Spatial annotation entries
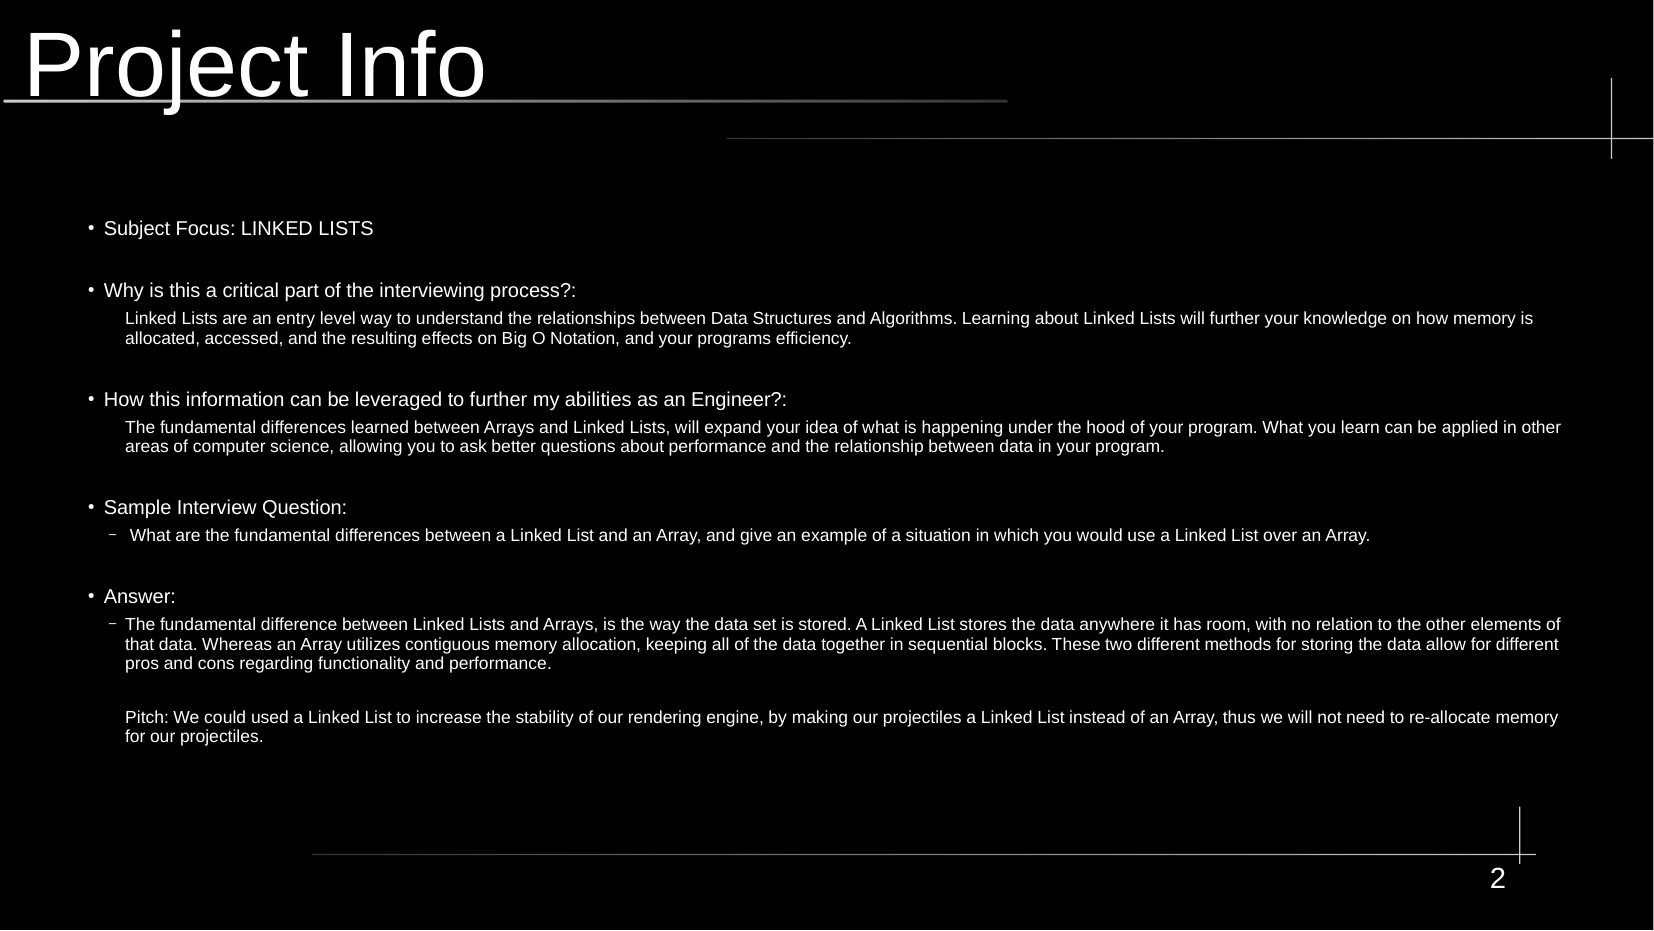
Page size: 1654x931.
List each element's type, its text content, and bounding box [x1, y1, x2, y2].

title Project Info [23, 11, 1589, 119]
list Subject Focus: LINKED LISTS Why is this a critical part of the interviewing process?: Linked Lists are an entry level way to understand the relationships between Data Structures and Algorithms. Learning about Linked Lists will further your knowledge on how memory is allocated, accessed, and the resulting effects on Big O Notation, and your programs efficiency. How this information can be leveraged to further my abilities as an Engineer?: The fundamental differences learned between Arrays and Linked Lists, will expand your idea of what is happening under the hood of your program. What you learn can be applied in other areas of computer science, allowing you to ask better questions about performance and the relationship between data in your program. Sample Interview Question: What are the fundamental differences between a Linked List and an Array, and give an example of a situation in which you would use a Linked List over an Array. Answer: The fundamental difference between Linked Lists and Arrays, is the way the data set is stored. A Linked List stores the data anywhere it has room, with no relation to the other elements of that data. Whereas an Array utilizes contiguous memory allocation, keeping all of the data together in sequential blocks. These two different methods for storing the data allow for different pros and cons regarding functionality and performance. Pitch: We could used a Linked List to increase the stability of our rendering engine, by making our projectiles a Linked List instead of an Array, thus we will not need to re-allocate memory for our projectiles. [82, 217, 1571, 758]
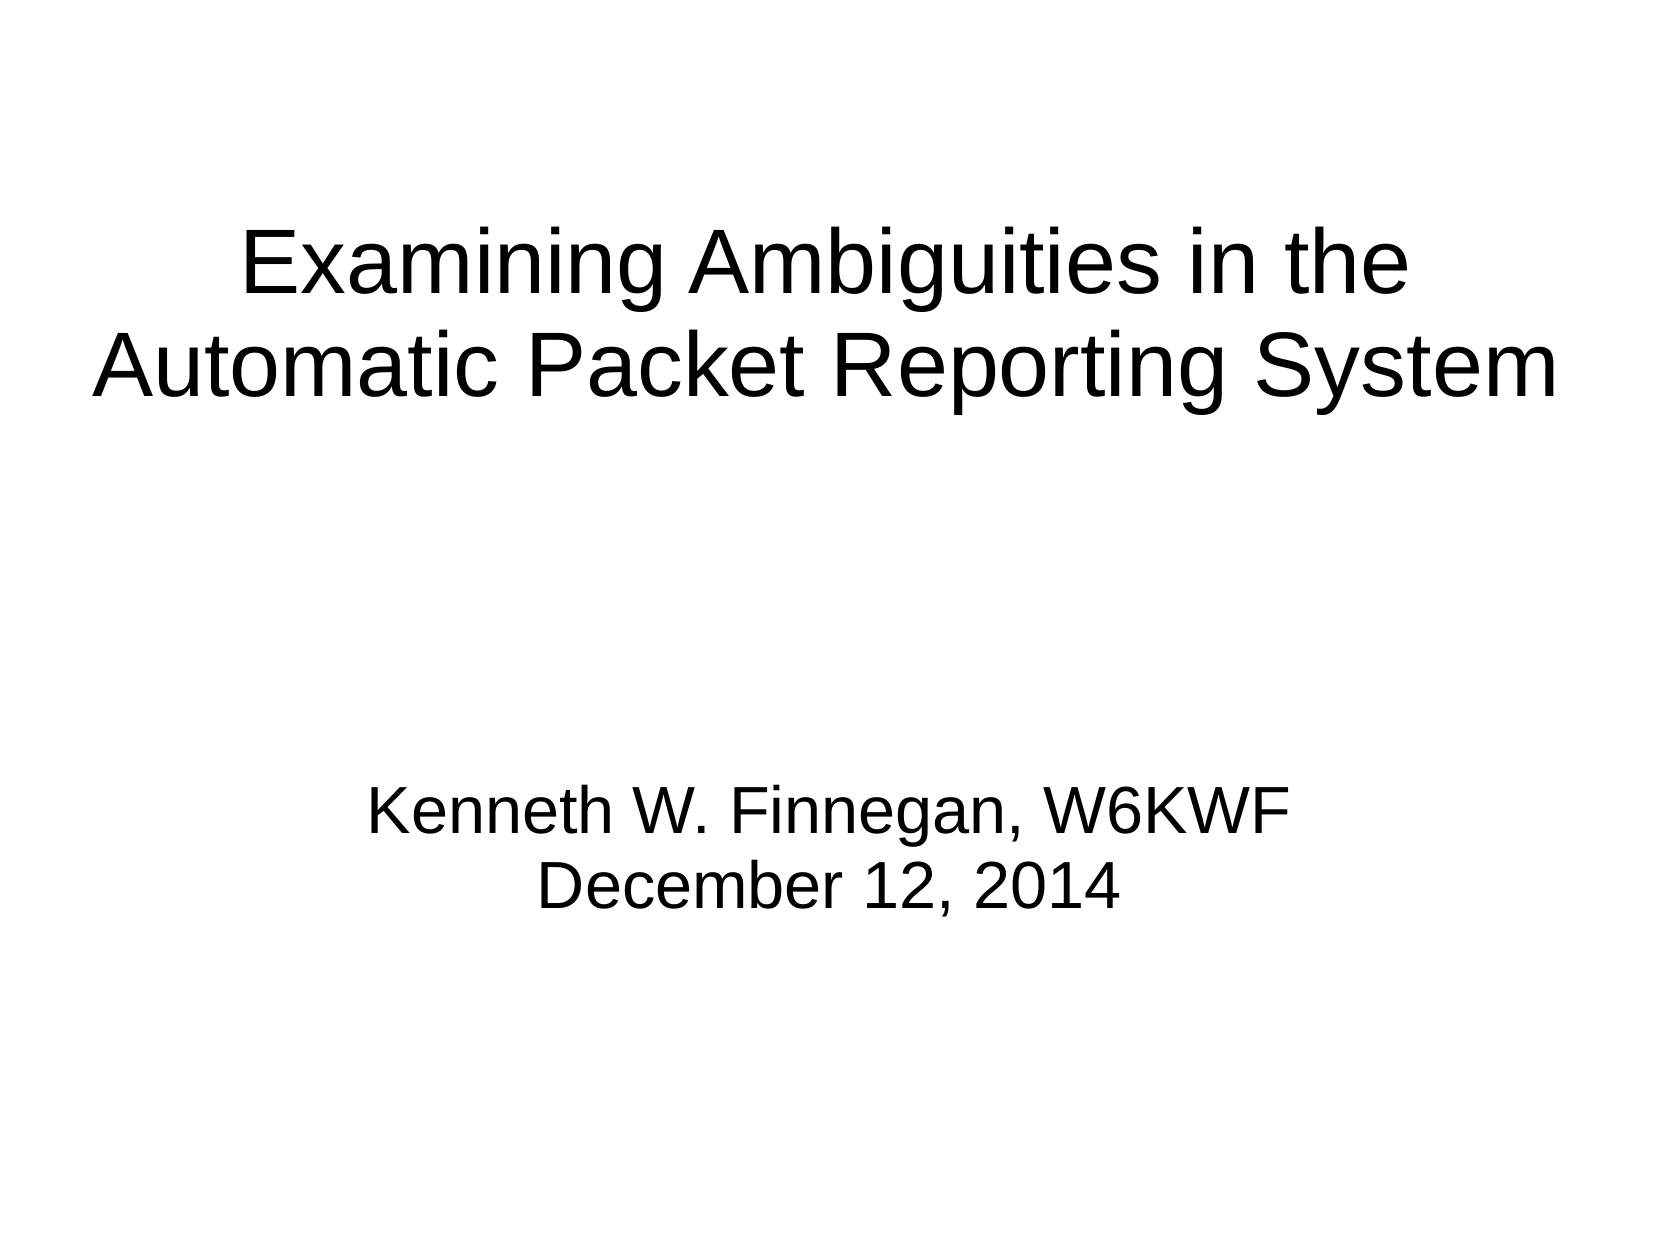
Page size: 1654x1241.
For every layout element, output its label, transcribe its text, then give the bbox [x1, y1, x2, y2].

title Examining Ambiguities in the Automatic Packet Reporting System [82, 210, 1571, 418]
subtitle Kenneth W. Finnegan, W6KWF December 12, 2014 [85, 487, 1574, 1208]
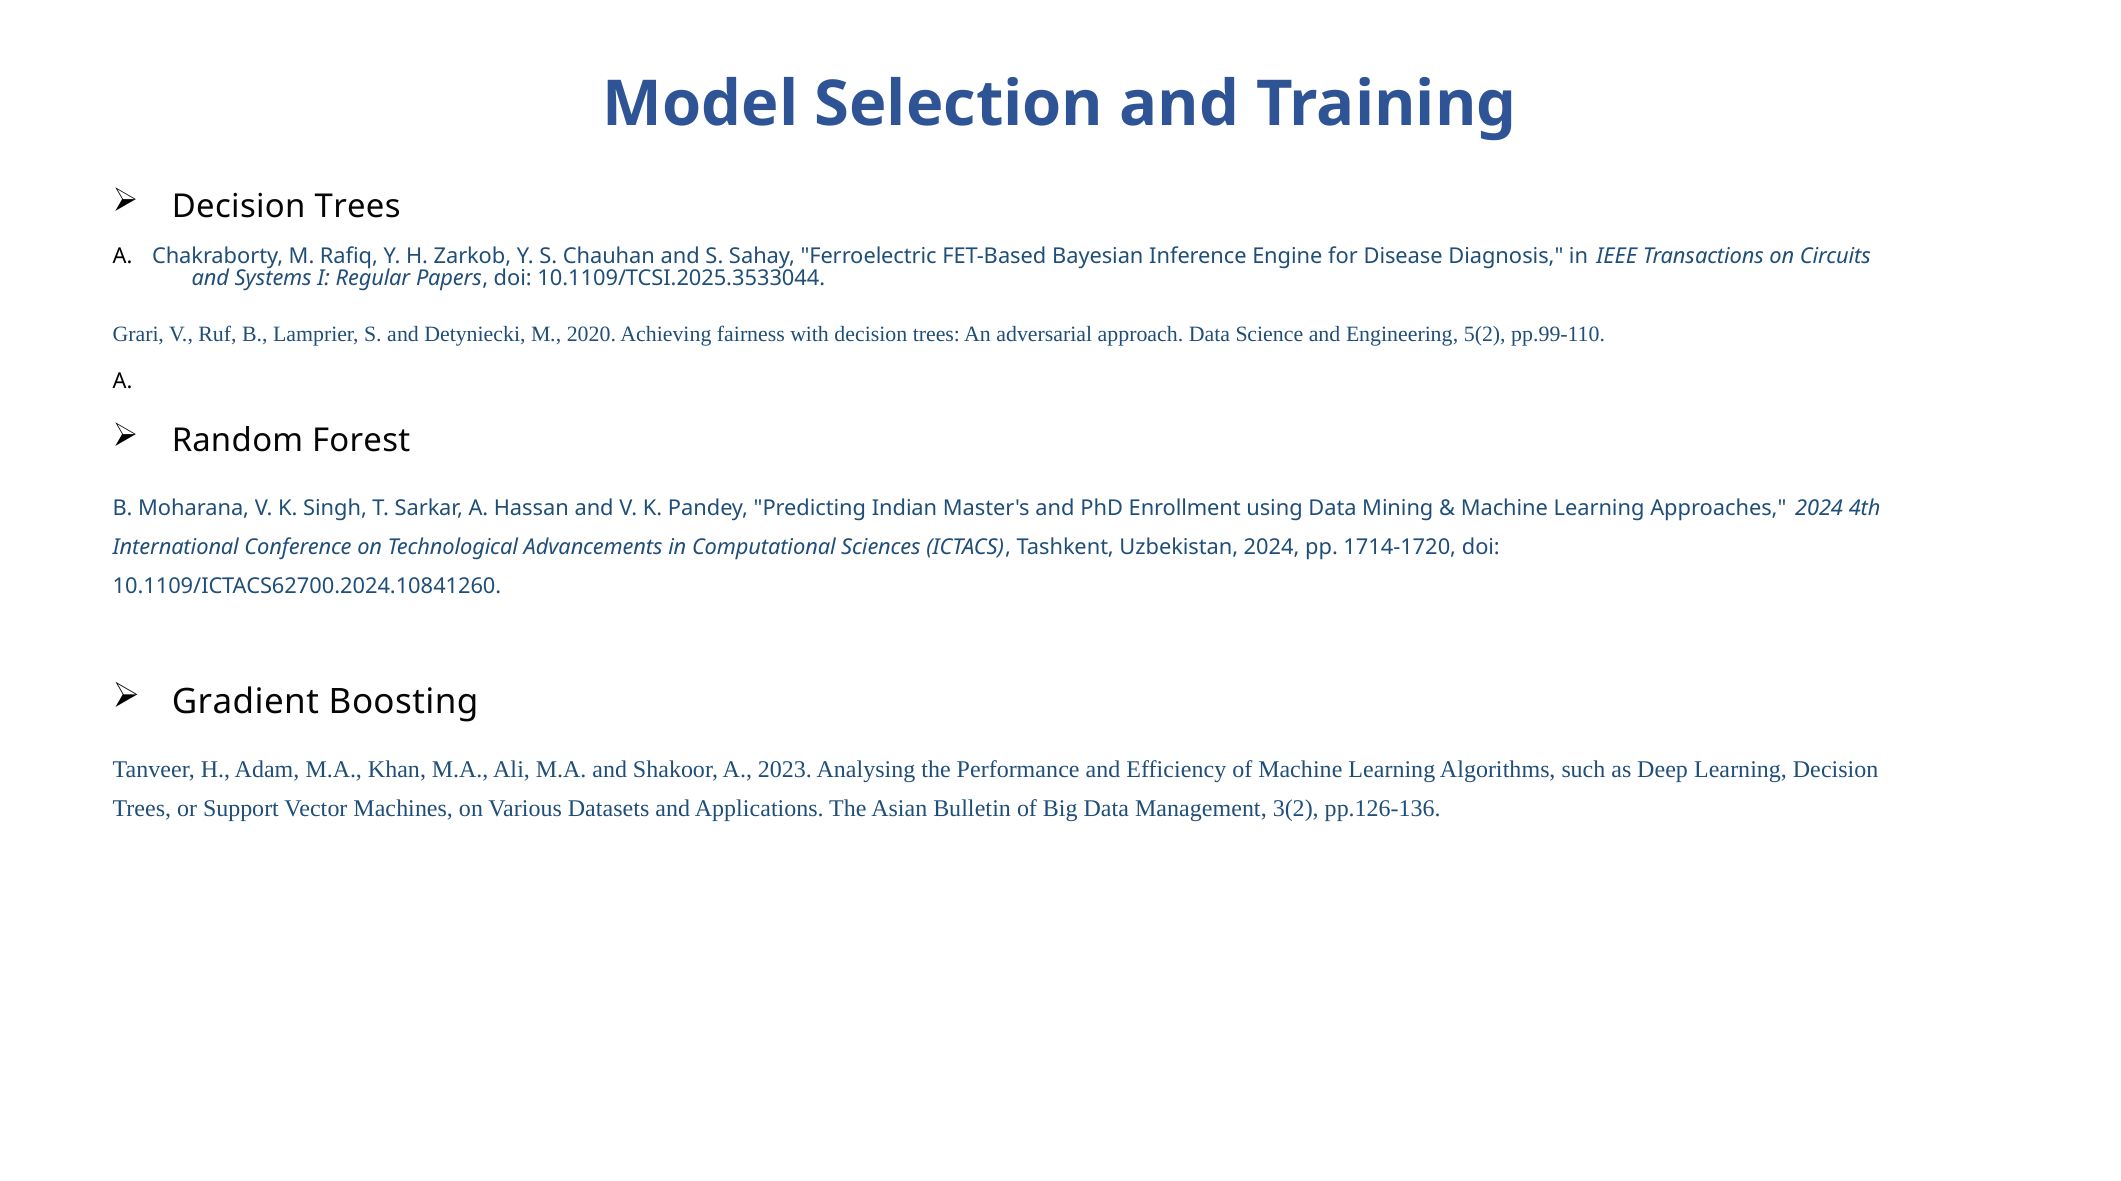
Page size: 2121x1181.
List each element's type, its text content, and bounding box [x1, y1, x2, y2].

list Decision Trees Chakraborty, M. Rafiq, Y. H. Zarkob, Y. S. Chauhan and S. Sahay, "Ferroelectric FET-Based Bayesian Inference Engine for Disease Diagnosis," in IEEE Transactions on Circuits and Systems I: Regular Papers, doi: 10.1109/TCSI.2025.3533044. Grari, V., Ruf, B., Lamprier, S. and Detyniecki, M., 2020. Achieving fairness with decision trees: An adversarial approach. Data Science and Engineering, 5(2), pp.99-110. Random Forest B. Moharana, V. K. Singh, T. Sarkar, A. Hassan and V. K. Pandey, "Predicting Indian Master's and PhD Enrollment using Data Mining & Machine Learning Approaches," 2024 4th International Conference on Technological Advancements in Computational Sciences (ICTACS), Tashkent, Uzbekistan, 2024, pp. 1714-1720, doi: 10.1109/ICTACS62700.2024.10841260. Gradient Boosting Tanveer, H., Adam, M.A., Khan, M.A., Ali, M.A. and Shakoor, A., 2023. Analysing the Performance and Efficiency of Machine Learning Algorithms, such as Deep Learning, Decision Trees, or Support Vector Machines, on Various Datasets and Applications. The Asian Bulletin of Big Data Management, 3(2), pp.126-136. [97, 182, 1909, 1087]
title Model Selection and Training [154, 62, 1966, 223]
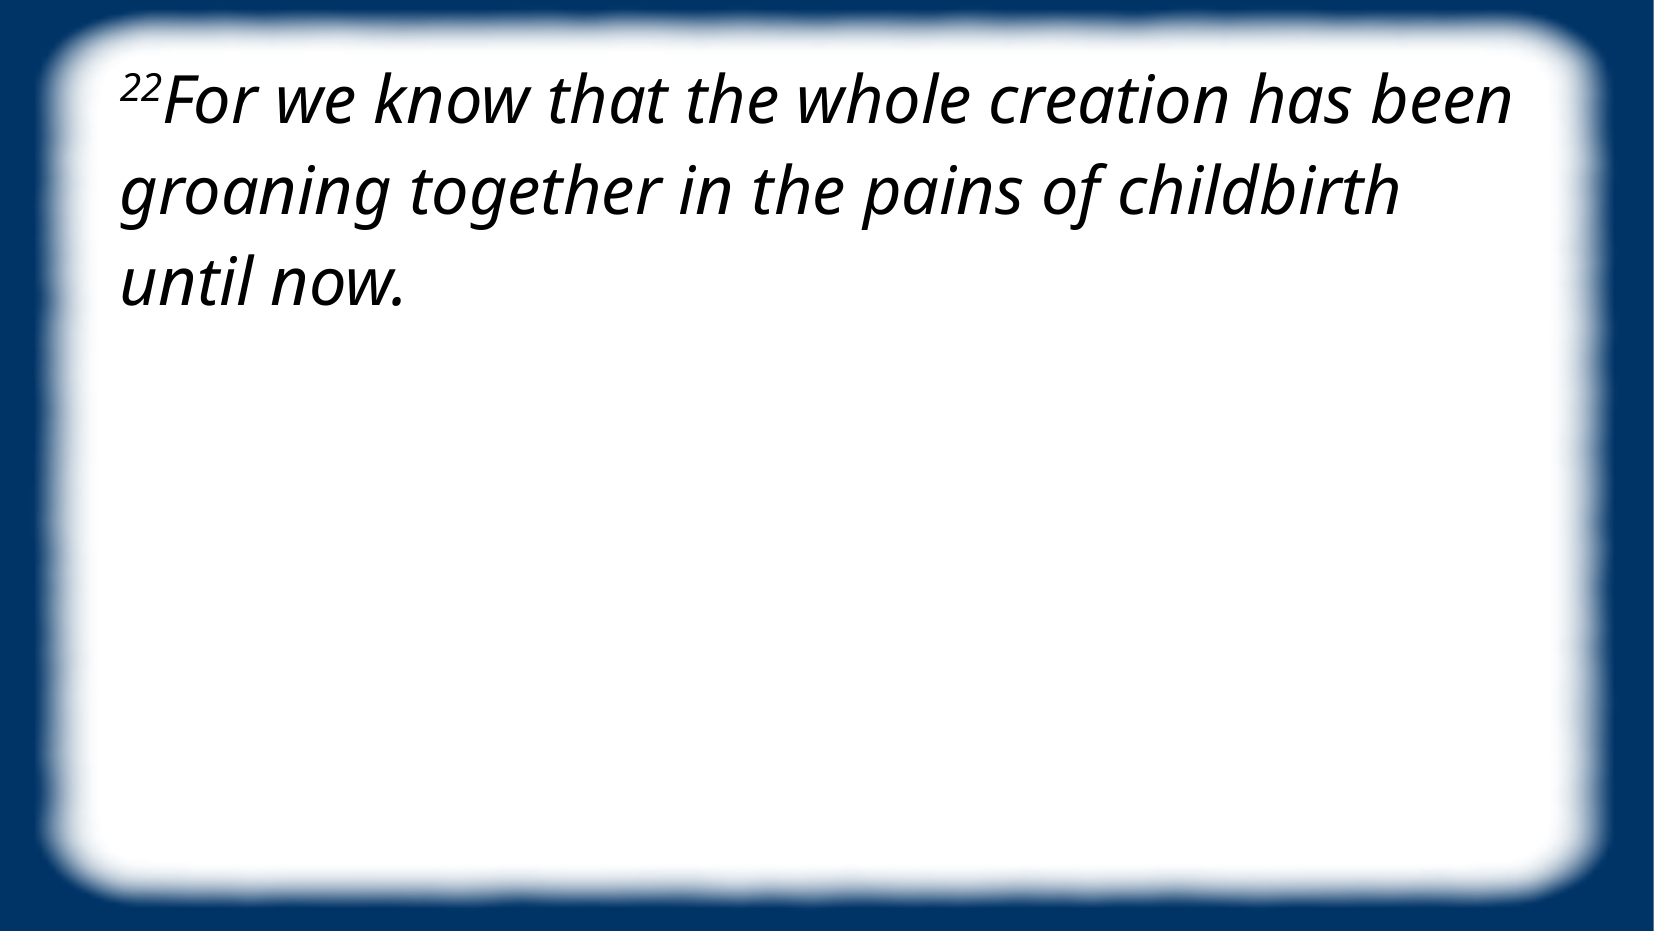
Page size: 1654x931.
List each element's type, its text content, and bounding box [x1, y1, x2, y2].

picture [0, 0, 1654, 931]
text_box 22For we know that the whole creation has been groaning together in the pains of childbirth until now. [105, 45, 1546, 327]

* **TASK DESCRIPTION**
Write out every line of the records above again, word for word, leaving out the pictures.

* **OUTPUT OF THE EXERCISE**
Page size: 1654x931.
List each element's type, its text content, and bounding box [x1, y1, x2, y2].

title Project Info [23, 11, 1589, 119]
list Subject Focus: LINKED LISTS Why is this a critical part of the interviewing process?: Linked Lists are an entry level way to understand the relationships between Data Structures and Algorithms. Learning about Linked Lists will further your knowledge on how memory is allocated, accessed, and the resulting effects on Big O Notation, and your programs efficiency. How this information can be leveraged to further my abilities as an Engineer?: The fundamental differences learned between Arrays and Linked Lists, will expand your idea of what is happening under the hood of your program. What you learn can be applied in other areas of computer science, allowing you to ask better questions about performance and the relationship between data in your program. Sample Interview Question: What are the fundamental differences between a Linked List and an Array, and give an example of a situation in which you would use a Linked List over an Array. Answer: The fundamental difference between Linked Lists and Arrays, is the way the data set is stored. A Linked List stores the data anywhere it has room, with no relation to the other elements of that data. Whereas an Array utilizes contiguous memory allocation, keeping all of the data together in sequential blocks. These two different methods for storing the data allow for different pros and cons regarding functionality and performance. Pitch: We could used a Linked List to increase the stability of our rendering engine, by making our projectiles a Linked List instead of an Array, thus we will not need to re-allocate memory for our projectiles. [82, 217, 1571, 758]
Page size: 1654x1241.
For every layout element, output its label, transcribe its text, then give the bbox [x1, y1, x2, y2].

title Examining Ambiguities in the Automatic Packet Reporting System [82, 210, 1571, 418]
subtitle Kenneth W. Finnegan, W6KWF December 12, 2014 [85, 487, 1574, 1208]
Page size: 2121x1181.
List each element's type, its text content, and bounding box [x1, y1, x2, y2].

list Decision Trees Chakraborty, M. Rafiq, Y. H. Zarkob, Y. S. Chauhan and S. Sahay, "Ferroelectric FET-Based Bayesian Inference Engine for Disease Diagnosis," in IEEE Transactions on Circuits and Systems I: Regular Papers, doi: 10.1109/TCSI.2025.3533044. Grari, V., Ruf, B., Lamprier, S. and Detyniecki, M., 2020. Achieving fairness with decision trees: An adversarial approach. Data Science and Engineering, 5(2), pp.99-110. Random Forest B. Moharana, V. K. Singh, T. Sarkar, A. Hassan and V. K. Pandey, "Predicting Indian Master's and PhD Enrollment using Data Mining & Machine Learning Approaches," 2024 4th International Conference on Technological Advancements in Computational Sciences (ICTACS), Tashkent, Uzbekistan, 2024, pp. 1714-1720, doi: 10.1109/ICTACS62700.2024.10841260. Gradient Boosting Tanveer, H., Adam, M.A., Khan, M.A., Ali, M.A. and Shakoor, A., 2023. Analysing the Performance and Efficiency of Machine Learning Algorithms, such as Deep Learning, Decision Trees, or Support Vector Machines, on Various Datasets and Applications. The Asian Bulletin of Big Data Management, 3(2), pp.126-136. [97, 182, 1909, 1087]
title Model Selection and Training [154, 62, 1966, 223]
Page size: 1654x931.
List each element's type, its text content, and bounding box [x1, y1, x2, y2].

picture [0, 0, 1654, 931]
text_box 22For we know that the whole creation has been groaning together in the pains of childbirth until now. [105, 45, 1546, 327]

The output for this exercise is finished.